Since 1973, we have come out from under Britain's shadow. Average Irish incomes have risen from just two-thirds of the European average to more than 100pc.
Even after the post-Celtic Tiger bust, Ireland is still one of the wealthier European countries.
Unfortunately, there has always been a contradiction at the very heart of Ireland's EU membership. While the proportion of Ireland's exports going to the UK has fallen from almost 90pc in the early 1970s to just 18pc today, the official trade statistics understate our true dependence on the British market. This is because a much higher proportion of our indigenous exports, which consume a far higher proportion of Irish goods and services than multinational exports, go to the UK.
This means that, ever since 1973, we have been trying to ride two economic horses simultaneously.

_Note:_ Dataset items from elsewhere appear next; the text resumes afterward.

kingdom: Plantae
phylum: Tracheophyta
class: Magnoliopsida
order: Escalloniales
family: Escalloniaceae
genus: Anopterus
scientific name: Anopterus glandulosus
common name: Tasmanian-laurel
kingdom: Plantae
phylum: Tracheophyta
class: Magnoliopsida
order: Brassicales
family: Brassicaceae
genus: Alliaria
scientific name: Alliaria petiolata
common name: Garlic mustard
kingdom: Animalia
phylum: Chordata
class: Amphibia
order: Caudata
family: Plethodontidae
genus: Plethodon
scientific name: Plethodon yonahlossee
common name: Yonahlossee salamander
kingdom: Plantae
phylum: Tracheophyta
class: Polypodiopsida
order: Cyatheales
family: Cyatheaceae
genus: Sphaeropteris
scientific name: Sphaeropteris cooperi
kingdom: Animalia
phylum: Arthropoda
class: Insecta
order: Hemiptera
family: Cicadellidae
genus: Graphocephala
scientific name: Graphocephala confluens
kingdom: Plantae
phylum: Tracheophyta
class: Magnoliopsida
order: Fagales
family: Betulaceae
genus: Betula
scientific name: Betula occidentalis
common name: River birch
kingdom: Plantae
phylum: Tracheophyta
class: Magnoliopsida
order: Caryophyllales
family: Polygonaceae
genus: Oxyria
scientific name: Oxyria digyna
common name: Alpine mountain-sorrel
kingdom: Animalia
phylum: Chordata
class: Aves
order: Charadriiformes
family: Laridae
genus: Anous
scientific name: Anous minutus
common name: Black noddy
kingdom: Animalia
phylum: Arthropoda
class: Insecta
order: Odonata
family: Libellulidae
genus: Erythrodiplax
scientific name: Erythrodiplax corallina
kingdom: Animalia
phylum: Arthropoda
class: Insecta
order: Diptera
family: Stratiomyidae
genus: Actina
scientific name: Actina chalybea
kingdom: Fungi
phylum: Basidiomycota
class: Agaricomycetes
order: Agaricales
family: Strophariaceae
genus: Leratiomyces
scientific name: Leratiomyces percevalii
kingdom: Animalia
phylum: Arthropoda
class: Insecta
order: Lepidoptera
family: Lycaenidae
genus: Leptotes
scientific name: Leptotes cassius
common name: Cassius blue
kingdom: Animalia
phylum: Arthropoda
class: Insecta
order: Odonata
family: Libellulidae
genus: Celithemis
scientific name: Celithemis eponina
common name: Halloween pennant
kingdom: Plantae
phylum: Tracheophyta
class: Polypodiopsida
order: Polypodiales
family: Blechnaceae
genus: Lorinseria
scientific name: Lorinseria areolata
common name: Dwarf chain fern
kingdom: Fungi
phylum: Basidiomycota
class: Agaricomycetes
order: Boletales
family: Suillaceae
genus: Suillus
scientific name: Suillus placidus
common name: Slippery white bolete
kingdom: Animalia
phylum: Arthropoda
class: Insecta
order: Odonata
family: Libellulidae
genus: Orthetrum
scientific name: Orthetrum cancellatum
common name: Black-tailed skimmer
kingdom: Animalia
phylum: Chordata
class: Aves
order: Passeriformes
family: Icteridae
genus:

When the UK and the rest of Europe diverged, the consequences for this country have been extremely painful, as when we were forced to devalue in January 1993 following Britain's ejection from the ERM. Britain's difficult relationship with Europe has dragged on for so long that it would be easy to be lulled into a false sense of security believing that, when push came to shove, the UK would stay in. It might not be a good idea to bet on it.
The continuing difficulties of the euro could bring matters to a head.
While ECB president Mario Draghi has eased market fears for now, the design flaws of the single currency remain. A fresh Eurozone crisis could erupt at any time.
France is the most likely location of any fresh Eurozone crisis. Opinion polls show Marine le Pen, the leader of the far-right National Front is favourite to win the next French presidential election, which is due to take place in May 2017 - just when David Cameron has promised British voters a referendum on EU membership.
What are the chances of Britain voting to stay in the EU if Marine le Pen, who has vowed to pull France out of the euro and restore the franc on her first day in office, is elected?
Now, Angela Merkel, who has up to now been seen as being sympathetic to Britain, is laying down the law.
She has warned Mr Cameron that freedom of movement was a "non-negotiable" condition of Britain's continuing membership of the EU.
Suddenly the possibility of a British exit from Europe is a very real one. This would be a huge crisis for this country.
Do we stay with Europe or leave along with the UK?.
What happens if a future President le Pen pulls France out of the euro? Has the government made any contingency plans?
Compared with these momentous issues, the level of water charges or the future ownership of Irish Water pale into insignificance.